The results suggest that the CatBoost algorithm performs well, achieving a mean ROC AUC above the naive model with 0.98.


Model Training

%%time
cat_features = np.where(X.dtypes == object)[0]
model = CatBoostClassifier(iterations=150, random_seed=42, loss_function = 'Logloss', auto_class_weights='Balanced')
model.fit(X, y, cat_features=cat_features, verbose=False)


Predictions

We will use our model to predict the probability that a first-time visitor to the Google Merchandise Store will make a purchase in a later visit.
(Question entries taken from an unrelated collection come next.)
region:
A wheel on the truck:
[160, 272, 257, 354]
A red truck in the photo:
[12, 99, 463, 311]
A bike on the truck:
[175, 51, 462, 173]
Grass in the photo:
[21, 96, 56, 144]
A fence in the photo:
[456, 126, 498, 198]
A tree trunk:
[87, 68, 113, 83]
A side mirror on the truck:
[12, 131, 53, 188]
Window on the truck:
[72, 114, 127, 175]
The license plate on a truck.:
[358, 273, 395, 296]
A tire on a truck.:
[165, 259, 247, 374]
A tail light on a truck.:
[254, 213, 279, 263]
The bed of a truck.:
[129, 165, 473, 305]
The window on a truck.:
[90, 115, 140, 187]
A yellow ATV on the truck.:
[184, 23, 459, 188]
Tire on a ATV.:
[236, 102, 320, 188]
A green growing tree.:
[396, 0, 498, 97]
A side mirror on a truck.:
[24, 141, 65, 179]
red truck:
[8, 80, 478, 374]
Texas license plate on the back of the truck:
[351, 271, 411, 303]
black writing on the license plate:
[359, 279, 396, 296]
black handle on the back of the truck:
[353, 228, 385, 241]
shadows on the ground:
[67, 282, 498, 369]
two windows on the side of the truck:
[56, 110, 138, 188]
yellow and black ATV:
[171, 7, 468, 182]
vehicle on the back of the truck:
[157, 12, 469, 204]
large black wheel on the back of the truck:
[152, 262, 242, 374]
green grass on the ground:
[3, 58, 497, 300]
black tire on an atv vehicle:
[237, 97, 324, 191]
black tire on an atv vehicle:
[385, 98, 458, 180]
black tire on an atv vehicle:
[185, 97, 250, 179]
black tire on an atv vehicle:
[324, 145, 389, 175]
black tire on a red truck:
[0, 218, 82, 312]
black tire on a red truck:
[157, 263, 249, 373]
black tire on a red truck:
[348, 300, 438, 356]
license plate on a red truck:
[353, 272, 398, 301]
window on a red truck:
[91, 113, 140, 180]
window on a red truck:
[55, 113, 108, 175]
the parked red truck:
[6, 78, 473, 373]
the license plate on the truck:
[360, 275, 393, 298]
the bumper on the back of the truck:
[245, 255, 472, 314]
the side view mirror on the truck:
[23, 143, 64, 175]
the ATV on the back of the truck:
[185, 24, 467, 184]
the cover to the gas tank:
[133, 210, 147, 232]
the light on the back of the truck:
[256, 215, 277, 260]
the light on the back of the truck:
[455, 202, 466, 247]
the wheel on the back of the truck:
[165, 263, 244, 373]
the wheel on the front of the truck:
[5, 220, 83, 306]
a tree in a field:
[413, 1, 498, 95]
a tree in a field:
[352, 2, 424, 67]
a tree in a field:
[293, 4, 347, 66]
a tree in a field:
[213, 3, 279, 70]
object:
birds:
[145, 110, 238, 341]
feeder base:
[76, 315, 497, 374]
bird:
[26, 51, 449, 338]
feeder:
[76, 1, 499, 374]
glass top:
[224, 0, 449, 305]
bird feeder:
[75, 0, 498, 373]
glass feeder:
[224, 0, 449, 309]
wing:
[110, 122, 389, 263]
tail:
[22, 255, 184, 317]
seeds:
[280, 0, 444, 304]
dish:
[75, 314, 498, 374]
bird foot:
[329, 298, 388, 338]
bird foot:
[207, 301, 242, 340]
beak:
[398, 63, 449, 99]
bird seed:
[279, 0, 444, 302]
To do that, we will use our test dataset and predict which new visitors will come back and purchase.

np.set_printoptions(precision=2)

X_test, y_test = test[['bounces', 'time_on_site','pageviews',
       'source', 'channelGrouping', 'deviceCategory', 'country','DayTime']], test.NextPurchase


titles_options = [("Confusion matrix, without normalization", None),
                  ("Normalized confusion matrix", 'true')]
for title, normalize in titles_options:
    disp = plot_confusion_matrix(model, X_test, y_test,
                                 display_labels=['Not purchase', 'Purchase'],
                                 cmap=plt.cm.Blues,
                                 normalize=normalize)
    disp.ax_.set_title(title)

    print(title)
    print(disp.confusion_matrix)

plt.show()

# ROC AUC
curve = get_roc_curve(model, Pool(X_test, y_test, cat_features=cat_features))
(fpr, tpr, thresholds) = curve
roc_auc = auc(fpr, tpr)
print()
print('ROC AUC: %.3f' % (roc_auc))

ROC AUC: 0.978

The reported performance is good, but not highly optimized (e.g. hyperparameters are not tuned).


Model Analysis (Interpretability)

In this section, we will try to understand how the model makes predictions.

Which features had the biggest impact ?

shap.initjs()
explainer = shap.TreeExplainer(model)
shap_values = explainer.shap_values(X_test)
shap.summary_plot(shap_values, X_test, plot_type="bar")

We can see that time_on_site, pageviews and bounces are the top 3 feautures.

Now, let’s use a summary plot of the SHAP values.


shap.initjs()
explainer = shap.TreeExplainer(model)
shap_values = explainer.shap_values(X_test)
shap.summary_plot(shap_values, X_test)

  • High values of time_on_site and pageviews caused higher predictions, and low values caused low predictions.
  • Low values of bounces caused higher predictions, and high values caused low predictions.
  • The country, device and channelGrouping affect the prediction.